Programs can be useful (such as our EMB workshops), but ONLY when coupled with persistence and relationship. When we persist, or endure, we are engaging in the hard work of “staying under” the leadership and accountability of another person (as it pertains to recovery). Persistence is most interested in the process, recognizing that enduring is not always clean, neat, glamorous, or “perfect.”

We persist because we understand the greater good of “remaining” until the work is complete. Persistence means I will not bail out no matter how intense the pressure is to quit.

Programs are oftentimes primarily interested in outward conduct. Are you “doing” the right things? Are you following each step correctly? And programs can often turn a person away to work on their issue alone, isolated from others. This is why so many people will start a solid program only to find themselves shortly afterward abandoning it as they spiral further into their shame and addiction. We need other people to help us maintain focus when it comes to fighting compulsive behaviors; not a list of rules.

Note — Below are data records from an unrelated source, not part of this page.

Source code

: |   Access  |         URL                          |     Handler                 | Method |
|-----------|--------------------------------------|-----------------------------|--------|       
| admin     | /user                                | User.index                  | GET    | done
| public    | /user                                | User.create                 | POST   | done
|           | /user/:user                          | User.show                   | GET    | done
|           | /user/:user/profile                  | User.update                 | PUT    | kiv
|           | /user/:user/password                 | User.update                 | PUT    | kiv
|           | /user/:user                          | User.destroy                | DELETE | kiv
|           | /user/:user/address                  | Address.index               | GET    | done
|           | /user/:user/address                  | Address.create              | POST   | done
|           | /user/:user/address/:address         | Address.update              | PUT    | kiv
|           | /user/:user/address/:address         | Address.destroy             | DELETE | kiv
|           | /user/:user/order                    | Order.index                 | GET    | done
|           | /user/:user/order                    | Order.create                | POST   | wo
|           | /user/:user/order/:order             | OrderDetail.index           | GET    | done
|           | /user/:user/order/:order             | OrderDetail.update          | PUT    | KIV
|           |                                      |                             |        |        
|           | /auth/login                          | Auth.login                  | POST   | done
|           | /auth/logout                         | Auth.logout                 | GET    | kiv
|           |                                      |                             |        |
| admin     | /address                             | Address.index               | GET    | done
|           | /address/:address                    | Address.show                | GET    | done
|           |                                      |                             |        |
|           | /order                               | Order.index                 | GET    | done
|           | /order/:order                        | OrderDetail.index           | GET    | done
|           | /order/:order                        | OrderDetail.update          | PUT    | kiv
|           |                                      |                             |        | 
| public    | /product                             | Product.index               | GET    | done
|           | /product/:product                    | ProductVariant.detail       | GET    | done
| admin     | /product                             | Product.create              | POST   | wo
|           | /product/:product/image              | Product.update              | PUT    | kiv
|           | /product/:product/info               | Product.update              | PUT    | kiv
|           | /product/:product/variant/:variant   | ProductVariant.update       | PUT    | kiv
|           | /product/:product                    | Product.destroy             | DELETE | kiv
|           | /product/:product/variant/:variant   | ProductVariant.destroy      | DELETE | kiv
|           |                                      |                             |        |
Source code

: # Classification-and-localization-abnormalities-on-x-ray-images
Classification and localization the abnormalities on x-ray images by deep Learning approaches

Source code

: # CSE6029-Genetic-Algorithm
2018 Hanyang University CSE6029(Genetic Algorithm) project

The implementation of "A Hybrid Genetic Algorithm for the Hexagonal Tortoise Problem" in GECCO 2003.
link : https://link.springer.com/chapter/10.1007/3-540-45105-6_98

One last note on persisting – it is NOT easy! In fact, one of the sub-definitions for the Greek word for endurance is “suffer.” Sticking to something and not giving up are character qualities that test our resolve at the core of our being. It requires increasing our threshold for emotional discomfort and developing habits of righteousness that lead us to the One who can “bear our burdens.” Jesus is our ultimate example of persistence. He is the “author and finisher of our faith, who for the joy set before Him endured the cross, despising the shame, and sat down at the right hand of God the Father.” Jesus “remained” where God wanted Him and provided us with freedom from our afflictions.

I challenge you today to adopt a new outlook on your personal journey of purity. Instead of seeing the mountain of potential failure spots in front of you, focus on the wonderful Savior who fully bore all your sin, shame, and guilt on the cross and said, “It is finished.” Let Him be your primary motivation for persisting and connecting.